Le sélectionneur de l’équipe d’Algérie des moins de 23 ans, Rafik Saïfi, s’est montré clair en ce qui concerne le choix des binationaux.
En marge de la victoire de ses garçons 2-0 le 5 juin dernier face à la Mauritanie en prévision des éliminatoires de la CAN U23 prévues dès septembre, Rafik Saïfi s’est prononcé sur la question épineuse des binationaux et de leurs choix entre l’Algérie et leur pays de naissance.
“Soit tu décides de représenter ton pays, soit non”
De passage en zone mixte, le technicien de 51 ans a pris position contre l’attentisme dont certains peuvent faire preuve, tout en donnant l’impression de jouer sur deux tableaux.

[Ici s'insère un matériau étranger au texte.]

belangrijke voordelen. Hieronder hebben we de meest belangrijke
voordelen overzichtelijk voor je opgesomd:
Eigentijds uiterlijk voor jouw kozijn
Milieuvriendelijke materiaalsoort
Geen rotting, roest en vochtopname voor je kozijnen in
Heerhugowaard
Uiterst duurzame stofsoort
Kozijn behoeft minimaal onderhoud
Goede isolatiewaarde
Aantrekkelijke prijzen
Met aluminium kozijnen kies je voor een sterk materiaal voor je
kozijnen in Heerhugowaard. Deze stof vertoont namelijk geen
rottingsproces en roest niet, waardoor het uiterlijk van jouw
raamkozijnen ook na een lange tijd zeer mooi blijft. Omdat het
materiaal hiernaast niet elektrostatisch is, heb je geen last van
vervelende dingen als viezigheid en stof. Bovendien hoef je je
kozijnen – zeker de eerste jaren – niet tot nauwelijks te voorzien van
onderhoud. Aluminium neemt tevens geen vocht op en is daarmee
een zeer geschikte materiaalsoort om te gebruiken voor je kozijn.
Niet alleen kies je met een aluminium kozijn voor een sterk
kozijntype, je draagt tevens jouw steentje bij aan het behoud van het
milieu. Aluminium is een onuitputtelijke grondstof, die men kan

« Pour moi, c’est clair : soit tu décides de représenter ton pays, soit non. Rester entre deux choix, hésiter constamment, je n’aime pas cela. »
Il rejoint ainsi l’ex-buteur emblématique des Fennecs Islam Slimani (37 ans, 105 sélections, 46 buts), lequel n’est pas contre le choix en soi, mais opposé à l’hésitation, le calcul ou le manque d’engagement.
La mise en garde de Rafik Saïfi
Conscient des tiraillements culturels que cela implique parfois, Rafik Saïfi en a toutefois profité pour lancer un avertissement aux concernés : le train ne passera pas toujours.
« Les binationaux sont des Algériens eux aussi, je comprends qu’ils puissent hésiter. Notre démarche est claire : offrir une première chance, une deuxième, voire une troisième. Mais nous n’aimons pas quand cela s’éternise. »
Rafik Saïfi envoie un message clair aux binationaux ! pic.twitter.com/vukv5XDqrw
— La Gazette du Fennec (@LGDFennec) June 6, 2026
Snobé après avoir sèchement fermé la porte à l’Algérie, Yacine Adli ne dira certainement le contraire. Après avoir tourné dos à la France, Kaïl Boudache est quant à lui bien parti pour finir chez les A.